Australian housing among the world’s most unaffordable
By
John Harris
17 February 2017
A report last month by Demographia showed that Australian housing remains among the most unaffordable in the world, with millions of workers and young people priced out by soaring housing costs. Of the 51 Australian housing markets assessed in the international survey, 33 were deemed severely unaffordable.
The report examined some 400 housing markets across nine countries, using the Median Multiple (MM) formula, obtained by dividing the median house price by the median annual household income. The MM system classifies housing markets as affordable if they score under 3.0. Results of 3.1 to 4.0 are deemed unaffordable, 4.1 to 5.0 seriously unaffordable and over 5.0 severely unaffordable.

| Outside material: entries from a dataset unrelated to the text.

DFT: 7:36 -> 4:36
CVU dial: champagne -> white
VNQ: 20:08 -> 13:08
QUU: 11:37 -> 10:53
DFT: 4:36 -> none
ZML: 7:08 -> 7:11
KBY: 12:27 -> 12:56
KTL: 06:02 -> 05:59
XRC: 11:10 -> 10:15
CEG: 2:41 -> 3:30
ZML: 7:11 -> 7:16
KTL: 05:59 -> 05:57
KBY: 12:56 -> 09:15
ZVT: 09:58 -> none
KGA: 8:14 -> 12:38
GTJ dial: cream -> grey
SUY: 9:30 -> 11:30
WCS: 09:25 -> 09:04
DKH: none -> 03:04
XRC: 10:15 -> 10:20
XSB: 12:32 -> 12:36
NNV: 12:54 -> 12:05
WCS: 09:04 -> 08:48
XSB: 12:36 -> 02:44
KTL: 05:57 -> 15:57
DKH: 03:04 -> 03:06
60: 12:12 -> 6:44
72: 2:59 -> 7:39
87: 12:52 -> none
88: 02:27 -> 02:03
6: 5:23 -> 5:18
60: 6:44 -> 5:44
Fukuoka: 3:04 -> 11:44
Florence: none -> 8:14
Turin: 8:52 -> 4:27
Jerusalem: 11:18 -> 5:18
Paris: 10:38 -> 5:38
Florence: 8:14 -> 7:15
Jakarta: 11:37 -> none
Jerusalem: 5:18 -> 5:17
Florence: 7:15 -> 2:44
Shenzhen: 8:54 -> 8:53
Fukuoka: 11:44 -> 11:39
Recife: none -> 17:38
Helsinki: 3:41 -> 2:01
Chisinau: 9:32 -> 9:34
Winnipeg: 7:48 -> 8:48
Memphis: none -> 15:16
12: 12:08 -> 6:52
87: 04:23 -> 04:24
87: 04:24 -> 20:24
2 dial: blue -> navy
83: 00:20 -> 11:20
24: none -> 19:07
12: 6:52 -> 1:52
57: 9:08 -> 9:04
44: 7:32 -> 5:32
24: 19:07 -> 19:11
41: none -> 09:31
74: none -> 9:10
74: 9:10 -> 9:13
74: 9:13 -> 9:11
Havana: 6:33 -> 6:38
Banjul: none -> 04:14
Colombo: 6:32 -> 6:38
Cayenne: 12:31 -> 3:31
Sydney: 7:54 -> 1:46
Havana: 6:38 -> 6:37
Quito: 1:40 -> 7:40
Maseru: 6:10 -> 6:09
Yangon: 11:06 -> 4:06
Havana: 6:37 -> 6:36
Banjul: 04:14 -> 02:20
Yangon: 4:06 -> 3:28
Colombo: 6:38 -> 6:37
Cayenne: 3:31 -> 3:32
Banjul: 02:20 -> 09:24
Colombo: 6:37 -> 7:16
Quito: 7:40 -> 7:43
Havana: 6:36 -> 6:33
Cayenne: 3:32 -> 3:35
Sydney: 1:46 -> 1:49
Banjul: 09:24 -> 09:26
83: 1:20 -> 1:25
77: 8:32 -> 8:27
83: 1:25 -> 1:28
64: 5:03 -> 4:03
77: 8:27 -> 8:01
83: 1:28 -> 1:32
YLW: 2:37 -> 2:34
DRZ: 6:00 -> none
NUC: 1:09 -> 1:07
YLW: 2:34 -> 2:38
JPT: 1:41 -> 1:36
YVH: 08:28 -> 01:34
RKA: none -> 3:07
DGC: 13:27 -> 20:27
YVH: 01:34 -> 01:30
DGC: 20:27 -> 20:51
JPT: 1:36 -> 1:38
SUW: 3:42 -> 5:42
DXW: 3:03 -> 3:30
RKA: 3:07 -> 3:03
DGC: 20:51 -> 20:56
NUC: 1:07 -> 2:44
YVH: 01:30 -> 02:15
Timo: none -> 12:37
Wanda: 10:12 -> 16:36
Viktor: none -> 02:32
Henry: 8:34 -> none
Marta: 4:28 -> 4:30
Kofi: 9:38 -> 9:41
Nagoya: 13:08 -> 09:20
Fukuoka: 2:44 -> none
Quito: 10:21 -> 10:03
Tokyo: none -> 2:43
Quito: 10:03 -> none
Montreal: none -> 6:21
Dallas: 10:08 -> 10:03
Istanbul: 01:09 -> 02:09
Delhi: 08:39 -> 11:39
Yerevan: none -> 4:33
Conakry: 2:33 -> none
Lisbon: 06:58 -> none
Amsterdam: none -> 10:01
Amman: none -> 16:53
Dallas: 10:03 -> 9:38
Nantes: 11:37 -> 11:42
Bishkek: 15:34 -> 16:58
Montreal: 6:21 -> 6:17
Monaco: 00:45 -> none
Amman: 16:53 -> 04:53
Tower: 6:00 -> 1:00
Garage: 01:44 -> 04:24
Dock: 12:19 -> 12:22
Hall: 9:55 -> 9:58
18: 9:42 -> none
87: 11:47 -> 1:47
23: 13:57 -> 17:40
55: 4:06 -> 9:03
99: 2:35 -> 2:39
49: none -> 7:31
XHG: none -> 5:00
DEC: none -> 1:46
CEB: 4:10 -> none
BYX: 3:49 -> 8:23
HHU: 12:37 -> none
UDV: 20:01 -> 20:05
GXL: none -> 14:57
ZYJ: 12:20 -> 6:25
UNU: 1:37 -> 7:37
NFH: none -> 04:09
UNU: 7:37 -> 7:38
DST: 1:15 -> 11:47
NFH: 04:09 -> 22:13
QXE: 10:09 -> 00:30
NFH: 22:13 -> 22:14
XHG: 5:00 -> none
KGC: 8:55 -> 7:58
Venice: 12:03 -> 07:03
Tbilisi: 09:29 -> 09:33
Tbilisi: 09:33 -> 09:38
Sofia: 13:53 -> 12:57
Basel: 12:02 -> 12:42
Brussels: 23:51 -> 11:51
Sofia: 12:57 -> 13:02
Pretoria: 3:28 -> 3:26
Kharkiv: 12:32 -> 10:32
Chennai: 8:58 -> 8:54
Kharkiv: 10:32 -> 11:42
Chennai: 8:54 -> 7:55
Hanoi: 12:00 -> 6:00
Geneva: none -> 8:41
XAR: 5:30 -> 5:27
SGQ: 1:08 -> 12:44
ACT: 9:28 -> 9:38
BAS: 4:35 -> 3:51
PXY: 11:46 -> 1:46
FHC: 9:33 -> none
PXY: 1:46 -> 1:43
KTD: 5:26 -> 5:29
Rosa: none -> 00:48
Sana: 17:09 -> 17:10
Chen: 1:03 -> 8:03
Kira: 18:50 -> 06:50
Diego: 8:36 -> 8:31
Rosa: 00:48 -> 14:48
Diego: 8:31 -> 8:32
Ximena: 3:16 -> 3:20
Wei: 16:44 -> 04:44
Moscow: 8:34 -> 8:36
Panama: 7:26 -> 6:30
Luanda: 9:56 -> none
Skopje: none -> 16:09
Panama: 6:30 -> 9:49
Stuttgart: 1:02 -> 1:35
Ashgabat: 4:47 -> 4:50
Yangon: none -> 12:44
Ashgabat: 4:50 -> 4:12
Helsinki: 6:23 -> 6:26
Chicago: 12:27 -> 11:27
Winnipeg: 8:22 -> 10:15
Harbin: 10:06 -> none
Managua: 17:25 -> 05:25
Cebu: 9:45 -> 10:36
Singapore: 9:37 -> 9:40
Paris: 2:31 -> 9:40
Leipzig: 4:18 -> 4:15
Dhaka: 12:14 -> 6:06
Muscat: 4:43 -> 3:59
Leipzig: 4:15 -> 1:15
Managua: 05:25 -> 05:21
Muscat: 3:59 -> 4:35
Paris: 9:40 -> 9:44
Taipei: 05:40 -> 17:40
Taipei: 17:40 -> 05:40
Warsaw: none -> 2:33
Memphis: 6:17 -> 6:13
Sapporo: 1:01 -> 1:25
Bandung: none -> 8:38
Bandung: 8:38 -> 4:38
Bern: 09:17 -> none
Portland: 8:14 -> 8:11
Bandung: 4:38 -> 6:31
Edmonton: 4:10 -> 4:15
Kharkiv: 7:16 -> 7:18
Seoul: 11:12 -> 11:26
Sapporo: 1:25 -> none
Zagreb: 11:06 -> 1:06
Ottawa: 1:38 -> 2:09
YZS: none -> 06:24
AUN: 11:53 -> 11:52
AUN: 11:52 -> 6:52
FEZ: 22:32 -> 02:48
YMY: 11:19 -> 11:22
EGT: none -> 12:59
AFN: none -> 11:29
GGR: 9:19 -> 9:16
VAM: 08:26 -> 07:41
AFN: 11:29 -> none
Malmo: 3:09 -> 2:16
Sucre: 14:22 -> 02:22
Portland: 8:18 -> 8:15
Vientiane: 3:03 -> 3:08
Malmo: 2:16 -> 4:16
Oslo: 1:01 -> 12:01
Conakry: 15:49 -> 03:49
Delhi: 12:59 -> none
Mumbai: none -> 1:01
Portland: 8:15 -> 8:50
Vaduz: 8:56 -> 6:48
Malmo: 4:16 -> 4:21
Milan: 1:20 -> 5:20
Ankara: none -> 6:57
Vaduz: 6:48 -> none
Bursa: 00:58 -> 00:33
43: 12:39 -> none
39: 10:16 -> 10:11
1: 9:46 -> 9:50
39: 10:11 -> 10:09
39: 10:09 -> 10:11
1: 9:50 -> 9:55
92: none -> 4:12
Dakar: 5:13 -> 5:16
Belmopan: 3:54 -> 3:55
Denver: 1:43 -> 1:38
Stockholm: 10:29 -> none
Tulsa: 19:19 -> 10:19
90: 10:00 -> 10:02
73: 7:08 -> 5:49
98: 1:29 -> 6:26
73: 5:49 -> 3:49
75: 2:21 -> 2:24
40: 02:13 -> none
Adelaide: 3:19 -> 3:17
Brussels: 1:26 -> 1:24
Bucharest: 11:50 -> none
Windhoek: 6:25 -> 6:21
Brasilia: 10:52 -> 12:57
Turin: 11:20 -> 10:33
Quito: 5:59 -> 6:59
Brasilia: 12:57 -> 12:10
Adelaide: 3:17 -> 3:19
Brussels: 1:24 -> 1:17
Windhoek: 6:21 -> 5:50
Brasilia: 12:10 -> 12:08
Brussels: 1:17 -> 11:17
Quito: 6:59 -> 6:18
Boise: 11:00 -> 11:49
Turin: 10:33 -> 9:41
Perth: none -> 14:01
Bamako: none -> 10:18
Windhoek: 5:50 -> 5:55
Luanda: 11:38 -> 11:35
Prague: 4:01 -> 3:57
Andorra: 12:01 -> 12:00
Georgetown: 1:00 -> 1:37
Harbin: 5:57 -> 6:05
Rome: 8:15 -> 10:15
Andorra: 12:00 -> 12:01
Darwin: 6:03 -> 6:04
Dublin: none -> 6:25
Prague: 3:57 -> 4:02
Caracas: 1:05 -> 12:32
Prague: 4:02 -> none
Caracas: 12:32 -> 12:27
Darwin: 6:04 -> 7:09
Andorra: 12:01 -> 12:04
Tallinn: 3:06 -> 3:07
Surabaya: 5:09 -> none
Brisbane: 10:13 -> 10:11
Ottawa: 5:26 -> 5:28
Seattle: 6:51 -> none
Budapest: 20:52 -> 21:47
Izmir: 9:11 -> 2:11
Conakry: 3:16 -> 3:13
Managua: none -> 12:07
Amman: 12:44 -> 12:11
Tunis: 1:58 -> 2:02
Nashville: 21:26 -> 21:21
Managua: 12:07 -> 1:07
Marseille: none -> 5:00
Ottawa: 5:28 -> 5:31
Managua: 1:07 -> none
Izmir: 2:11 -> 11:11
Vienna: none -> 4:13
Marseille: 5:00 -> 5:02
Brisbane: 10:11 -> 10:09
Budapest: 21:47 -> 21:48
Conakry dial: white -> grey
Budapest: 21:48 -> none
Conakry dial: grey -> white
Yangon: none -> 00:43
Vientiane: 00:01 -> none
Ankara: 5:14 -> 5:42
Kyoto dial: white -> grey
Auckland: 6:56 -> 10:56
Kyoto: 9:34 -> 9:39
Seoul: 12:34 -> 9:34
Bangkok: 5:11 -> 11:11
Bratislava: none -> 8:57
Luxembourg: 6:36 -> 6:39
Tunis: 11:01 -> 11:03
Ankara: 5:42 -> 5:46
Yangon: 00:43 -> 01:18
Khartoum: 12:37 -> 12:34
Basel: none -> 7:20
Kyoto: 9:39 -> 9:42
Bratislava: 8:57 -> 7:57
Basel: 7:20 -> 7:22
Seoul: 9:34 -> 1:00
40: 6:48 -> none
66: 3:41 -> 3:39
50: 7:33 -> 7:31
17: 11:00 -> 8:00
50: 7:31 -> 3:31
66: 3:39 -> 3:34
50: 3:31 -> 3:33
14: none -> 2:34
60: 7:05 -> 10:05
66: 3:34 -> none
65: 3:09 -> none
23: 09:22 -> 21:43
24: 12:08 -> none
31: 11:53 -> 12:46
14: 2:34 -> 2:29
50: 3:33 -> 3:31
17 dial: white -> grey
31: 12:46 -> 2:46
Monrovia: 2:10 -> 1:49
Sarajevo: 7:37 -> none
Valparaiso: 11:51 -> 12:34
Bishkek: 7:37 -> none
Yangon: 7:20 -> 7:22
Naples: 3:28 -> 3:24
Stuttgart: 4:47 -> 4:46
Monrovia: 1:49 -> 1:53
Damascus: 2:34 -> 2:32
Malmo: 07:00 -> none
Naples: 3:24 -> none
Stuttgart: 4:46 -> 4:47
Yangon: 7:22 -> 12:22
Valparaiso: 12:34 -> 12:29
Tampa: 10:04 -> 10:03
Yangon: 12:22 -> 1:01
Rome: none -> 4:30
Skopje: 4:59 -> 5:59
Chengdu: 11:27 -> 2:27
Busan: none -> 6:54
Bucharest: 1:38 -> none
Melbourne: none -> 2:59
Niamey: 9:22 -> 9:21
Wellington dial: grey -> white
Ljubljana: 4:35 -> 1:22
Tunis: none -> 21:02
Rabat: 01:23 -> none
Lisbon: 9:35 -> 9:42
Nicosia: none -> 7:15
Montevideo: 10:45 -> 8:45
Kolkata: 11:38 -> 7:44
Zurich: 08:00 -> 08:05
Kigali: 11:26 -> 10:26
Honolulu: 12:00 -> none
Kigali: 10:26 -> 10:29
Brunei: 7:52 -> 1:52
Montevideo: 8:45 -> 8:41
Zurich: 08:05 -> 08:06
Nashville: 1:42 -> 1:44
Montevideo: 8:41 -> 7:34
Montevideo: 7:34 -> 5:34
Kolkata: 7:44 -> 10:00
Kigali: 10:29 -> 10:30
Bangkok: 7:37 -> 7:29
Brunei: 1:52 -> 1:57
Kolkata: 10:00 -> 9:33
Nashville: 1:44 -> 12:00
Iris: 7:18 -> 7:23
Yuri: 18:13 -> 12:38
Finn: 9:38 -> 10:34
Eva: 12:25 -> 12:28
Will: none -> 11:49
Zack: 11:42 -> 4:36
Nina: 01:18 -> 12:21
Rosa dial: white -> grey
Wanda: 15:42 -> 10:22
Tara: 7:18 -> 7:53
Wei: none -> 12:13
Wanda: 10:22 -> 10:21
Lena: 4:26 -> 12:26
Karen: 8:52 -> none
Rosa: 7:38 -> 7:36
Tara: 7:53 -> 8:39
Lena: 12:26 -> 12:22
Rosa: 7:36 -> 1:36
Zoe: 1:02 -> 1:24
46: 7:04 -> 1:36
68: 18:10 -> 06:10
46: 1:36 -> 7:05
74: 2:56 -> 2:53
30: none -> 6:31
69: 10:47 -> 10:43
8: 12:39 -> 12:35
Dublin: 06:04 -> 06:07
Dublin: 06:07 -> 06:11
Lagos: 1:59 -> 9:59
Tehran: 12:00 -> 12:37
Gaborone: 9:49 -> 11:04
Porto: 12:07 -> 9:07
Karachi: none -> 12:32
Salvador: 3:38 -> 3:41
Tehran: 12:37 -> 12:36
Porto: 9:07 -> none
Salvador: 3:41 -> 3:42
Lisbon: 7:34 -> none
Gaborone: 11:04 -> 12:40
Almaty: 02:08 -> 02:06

Nationally, the Australian housing market scored 5.5. Sydney, the country’s largest population centre, is the second most unaffordable major city in the world, with a MM of 12.2, the same result as 2016 and up from 9.8 in 2015. That means it would take 12.2 years, on a median income, to earn the money to buy a median-priced house.
Sydney placed behind Hong Kong (18.1) and ahead of Vancouver (11.8) and Auckland (10.0). Sydney house prices are far less affordable than global cities such as London, with an MM of 8.5, and New York, which scored 5.7.
The current median house price in Sydney is $1,077,000, compared with $1,032,000 in 2016 and just over half a million dollars a decade ago.
The figure for Melbourne, Australia’s second largest city, was 9.5, down slightly from last year, but up from 8.7 in 2015. Like Sydney, it was more unaffordable than Los Angeles, Honolulu and San Francisco. The median house price for Melbourne currently stands at $740,000.